The Cache Array Routing Protocol (CARP)

The CARP protocol uses a hash function to decide which cache a request is to be forwarded to. When a request is to be sent out, the code takes the URL requested and feeds it through a formula that essentially generates a large number from the text of the URL. A different URL (even if it differs by only one character) is likely to end up as a very different number (it won't, for example, differ by one). If you take 50 URLs and put them through the function, the numbers generated are going to be spread far apart from one another, and would be spread evenly across a graph. The numbers generated, however, all fit in a certain range. Because the number are spread across the range evenly, we can split the range into two, and the same number of URLs will have ended up in the first half as the second.

Let's say that we create a rule that effectively says: "I have two caches. Whenever I receive a request, I want to pass it to one of these caches. I know that any number generated by the hash function will be less than X, and that numbers are as likely to fall above one-half X as below. By sending all requests that hash to less than one-half X to cache one, and the remaining requests to cache two, the load should be even."

To terminology: the total range of numbers is split into equally large number ranges (called buckets).

Let's say that we have two caches, again.

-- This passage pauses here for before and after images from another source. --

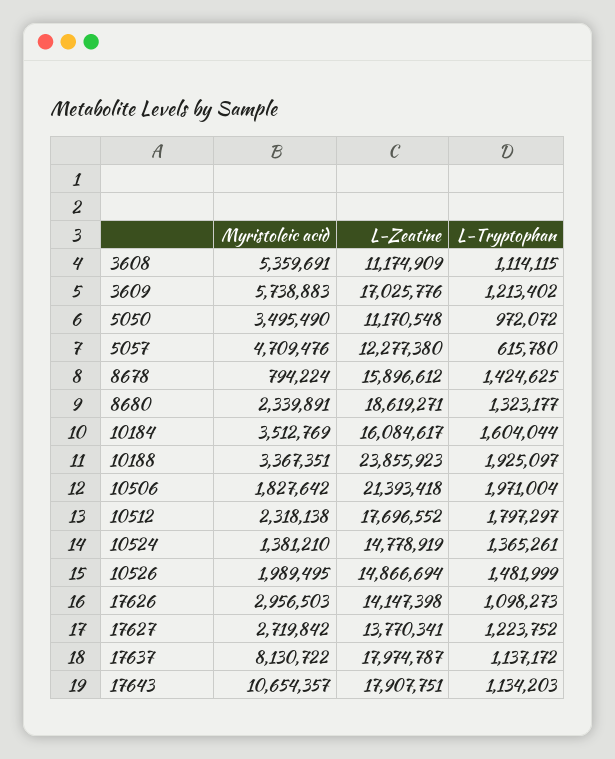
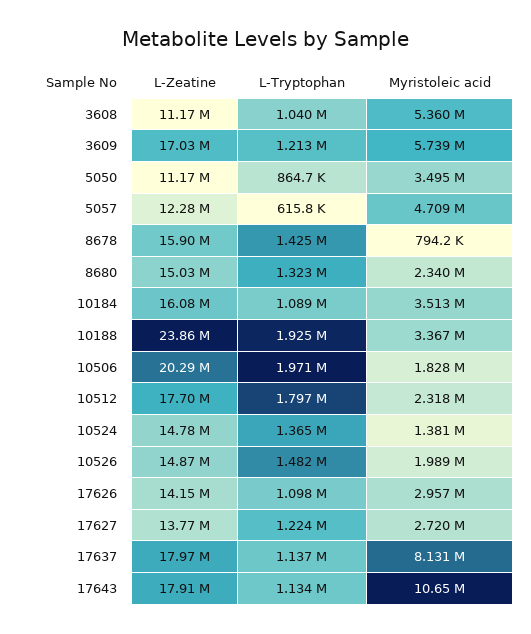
  {
    "Myristoleic acid": {
      "3608": 5359691,
      "3609": 5738883,
      "5050": 3495490,
      "5057": 4709476,
      "8678": 794224,
      "8680": 2339891,
      "10184": 3512769,
      "10188": 3367351,
      "10506": 1827642,
      "10512": 2318138,
      "10524": 1381210,
      "10526": 1989495,
      "17626": 2956503,
      "17627": 2719842,
      "17637": 8130722,
      "17643": 10654357
    },
    "L-Zeatine": {
      "3608": 11174909,
      "3609": 17025776,
      "5050": 11170548,
      "5057": 12277380,
      "8678": 15896612,
-     "8680": 18619271,
+     "8680": 15030000,
      "10184": 16084617,
      "10188": 23855923,
-     "10506": 21393418,
+     "10506": 20290000,
      "10512": 17696552,
      "10524": 14778919,
      "10526": 14866694,
      "17626": 14147398,
      "17627": 13770341,
      "17637": 17974787,
      "17643": 17907751
    },
    "L-Tryptophan": {
-     "3608": 1114115,
+     "3608": 1040000,
      "3609": 1213402,
-     "5050": 972072,
+     "5050": 864700,
      "5057": 615780,
      "8678": 1424625,
      "8680": 1323177,
-     "10184": 1604044,
+     "10184": 1089000,
      "10188": 1925097,
      "10506": 1971004,
      "10512": 1797297,
      "10524": 1365261,
      "10526": 1481999,
      "17626": 1098273,
      "17627": 1223752,
      "17637": 1137172,
      "17643": 1134203
    }
  }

This time, though, cache one is able to handle twice the load of cache two. If we split the hash space into three ranges, and allocate buckets one and three to cache one (and bucket two to cache two), a URL will have twice the chance of going to cache one as it does to cache two.

Squid caches can talk to parent caches using CARP balancing if CARP was enabled when the source was configured (using the ./configure --enable-carp command.)

The load-factor values on all cache_peer lines must add up to 1.0. The below example splits 70% of the load onto the machine bigcache.mydomain.example, leaving the other 30% up to the other cache.

Example 8-11. Using CARP Load Factor variables

cache_peer smallcache.mydomain.example parent 3128 3130 carp-load-factor=0.3
cache_peer bigcache.mydomain.example parent 3128 3130 carp-load-factor=0.70

Now that your cache is integrated into a hierarchy (or is a hierarchy!), we can move to the next section. Accelerator mode allows your cache to function as a front-end for a real web server, speeding up web page access on those old servers.

Transparent caches effectively accelerate web servers from a distance (the code, at least, to perform both functions is effectively the same.) If you are going to do transparent proxying, I suggest that you read the next two Chapters. If you aren't interested in either of these Squid features, your Squid installation should be up and running. The remainder of the book (Section III) covers cache maintenance and debugging.